What the task requires -> Restate the data below word for word. Leave the images out.

Data section ->

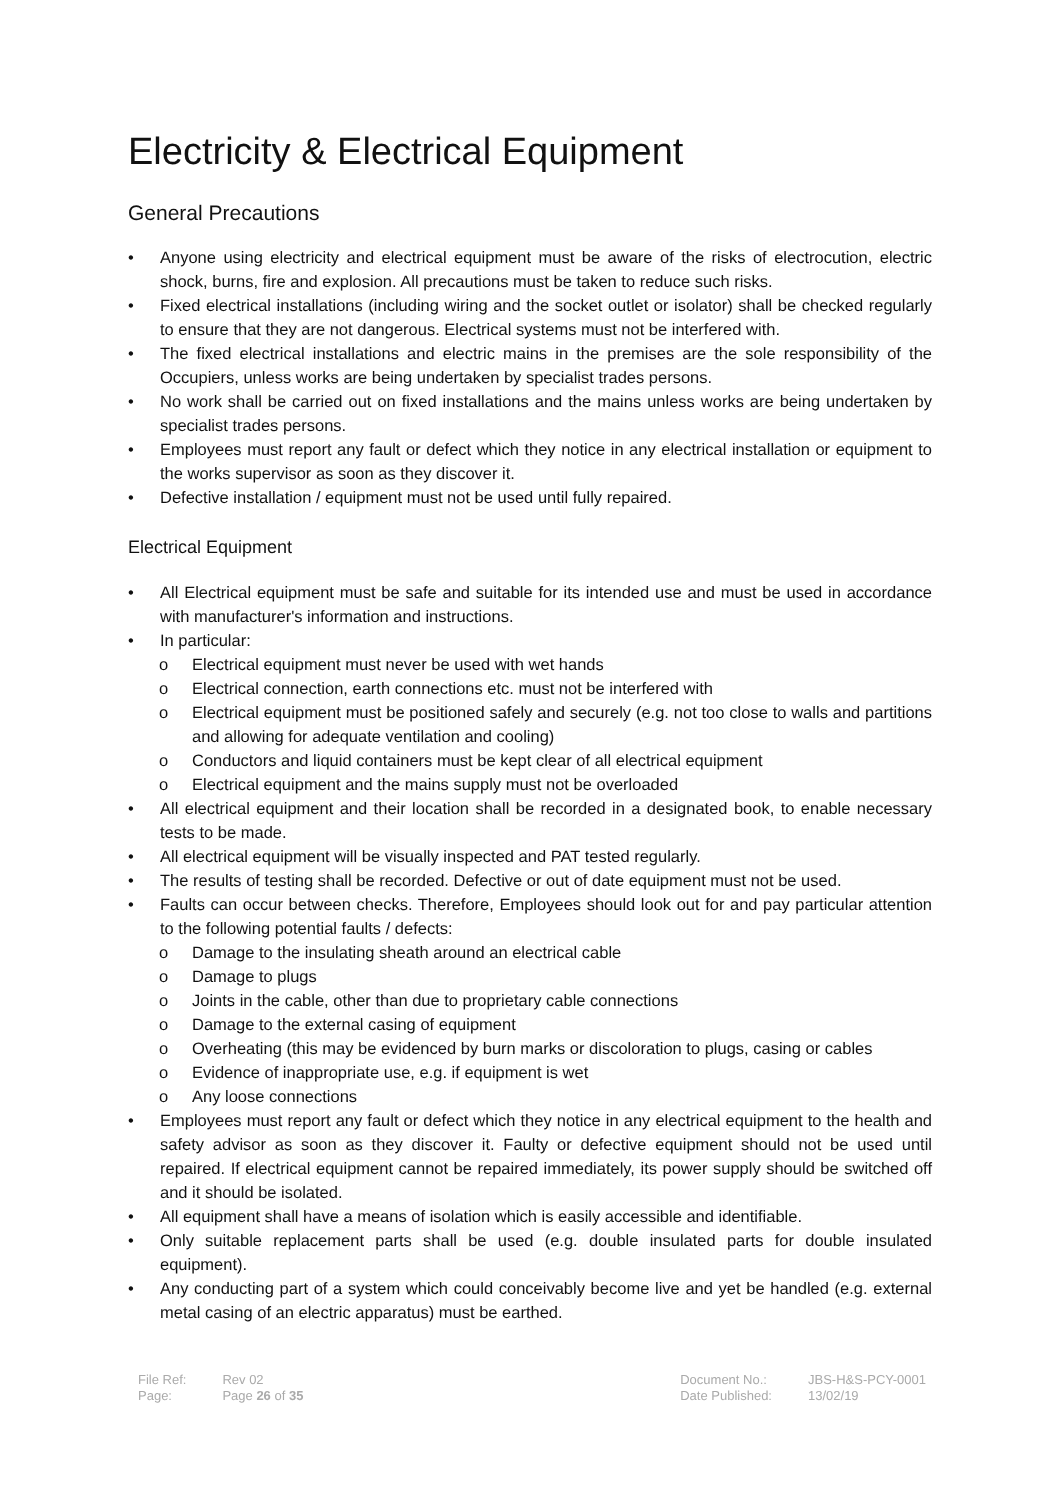Electricity & Electrical Equipment
General Precautions
• Anyone using electricity and electrical equipment must be aware of the risks of electrocution, electric shock, burns, fire and explosion. All precautions must be taken to reduce such risks.
• Fixed electrical installations (including wiring and the socket outlet or isolator) shall be checked regularly to ensure that they are not dangerous. Electrical systems must not be interfered with.
• The fixed electrical installations and electric mains in the premises are the sole responsibility of the Occupiers, unless works are being undertaken by specialist trades persons.
• No work shall be carried out on fixed installations and the mains unless works are being undertaken by specialist trades persons.
• Employees must report any fault or defect which they notice in any electrical installation or equipment to the works supervisor as soon as they discover it.
• Defective installation / equipment must not be used until fully repaired.
Electrical Equipment
• All Electrical equipment must be safe and suitable for its intended use and must be used in accordance with manufacturer's information and instructions.
• In particular:
o Electrical equipment must never be used with wet hands
o Electrical connection, earth connections etc. must not be interfered with
o Electrical equipment must be positioned safely and securely (e.g. not too close to walls and partitions and allowing for adequate ventilation and cooling)
o Conductors and liquid containers must be kept clear of all electrical equipment
o Electrical equipment and the mains supply must not be overloaded
• All electrical equipment and their location shall be recorded in a designated book, to enable necessary tests to be made.
• All electrical equipment will be visually inspected and PAT tested regularly.
• The results of testing shall be recorded. Defective or out of date equipment must not be used.
• Faults can occur between checks. Therefore, Employees should look out for and pay particular attention to the following potential faults / defects:
o Damage to the insulating sheath around an electrical cable
o Damage to plugs
o Joints in the cable, other than due to proprietary cable connections
o Damage to the external casing of equipment
o Overheating (this may be evidenced by burn marks or discoloration to plugs, casing or cables
o Evidence of inappropriate use, e.g. if equipment is wet
o Any loose connections
• Employees must report any fault or defect which they notice in any electrical equipment to the health and safety advisor as soon as they discover it. Faulty or defective equipment should not be used until repaired. If electrical equipment cannot be repaired immediately, its power supply should be switched off and it should be isolated.
• All equipment shall have a means of isolation which is easily accessible and identifiable.
• Only suitable replacement parts shall be used (e.g. double insulated parts for double insulated equipment).
• Any conducting part of a system which could conceivably become live and yet be handled (e.g. external metal casing of an electric apparatus) must be earthed.
| File Ref: | Rev 02 |
| Page: | Page 26 of 35 |
| Document No.: | JBS-H&S-PCY-0001 |
| Date Published: | 13/02/19 |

Expected answer ->
Electricity & Electrical Equipment
General Precautions
• Anyone using electricity and electrical equipment must be aware of the risks of electrocution, electric shock, burns, fire and explosion. All precautions must be taken to reduce such risks.
• Fixed electrical installations (including wiring and the socket outlet or isolator) shall be checked regularly to ensure that they are not dangerous. Electrical systems must not be interfered with.
• The fixed electrical installations and electric mains in the premises are the sole responsibility of the Occupiers, unless works are being undertaken by specialist trades persons.
• No work shall be carried out on fixed installations and the mains unless works are being undertaken by specialist trades persons.
• Employees must report any fault or defect which they notice in any electrical installation or equipment to the works supervisor as soon as they discover it.
• Defective installation / equipment must not be used until fully repaired.
Electrical Equipment
• All Electrical equipment must be safe and suitable for its intended use and must be used in accordance with manufacturer's information and instructions.
• In particular:
o Electrical equipment must never be used with wet hands
o Electrical connection, earth connections etc. must not be interfered with
o Electrical equipment must be positioned safely and securely (e.g. not too close to walls and partitions and allowing for adequate ventilation and cooling)
o Conductors and liquid containers must be kept clear of all electrical equipment
o Electrical equipment and the mains supply must not be overloaded
• All electrical equipment and their location shall be recorded in a designated book, to enable necessary tests to be made.
• All electrical equipment will be visually inspected and PAT tested regularly.
• The results of testing shall be recorded. Defective or out of date equipment must not be used.
• Faults can occur between checks. Therefore, Employees should look out for and pay particular attention to the following potential faults / defects:
o Damage to the insulating sheath around an electrical cable
o Damage to plugs
o Joints in the cable, other than due to proprietary cable connections
o Damage to the external casing of equipment
o Overheating (this may be evidenced by burn marks or discoloration to plugs, casing or cables
o Evidence of inappropriate use, e.g. if equipment is wet
o Any loose connections
• Employees must report any fault or defect which they notice in any electrical equipment to the health and safety advisor as soon as they discover it. Faulty or defective equipment should not be used until repaired. If electrical equipment cannot be repaired immediately, its power supply should be switched off and it should be isolated.
• All equipment shall have a means of isolation which is easily accessible and identifiable.
• Only suitable replacement parts shall be used (e.g. double insulated parts for double insulated equipment).
• Any conducting part of a system which could conceivably become live and yet be handled (e.g. external metal casing of an electric apparatus) must be earthed.
| File Ref: | Rev 02 |
| Page: | Page 26 of 35 |
| Document No.: | JBS-H&S-PCY-0001 |
| Date Published: | 13/02/19 |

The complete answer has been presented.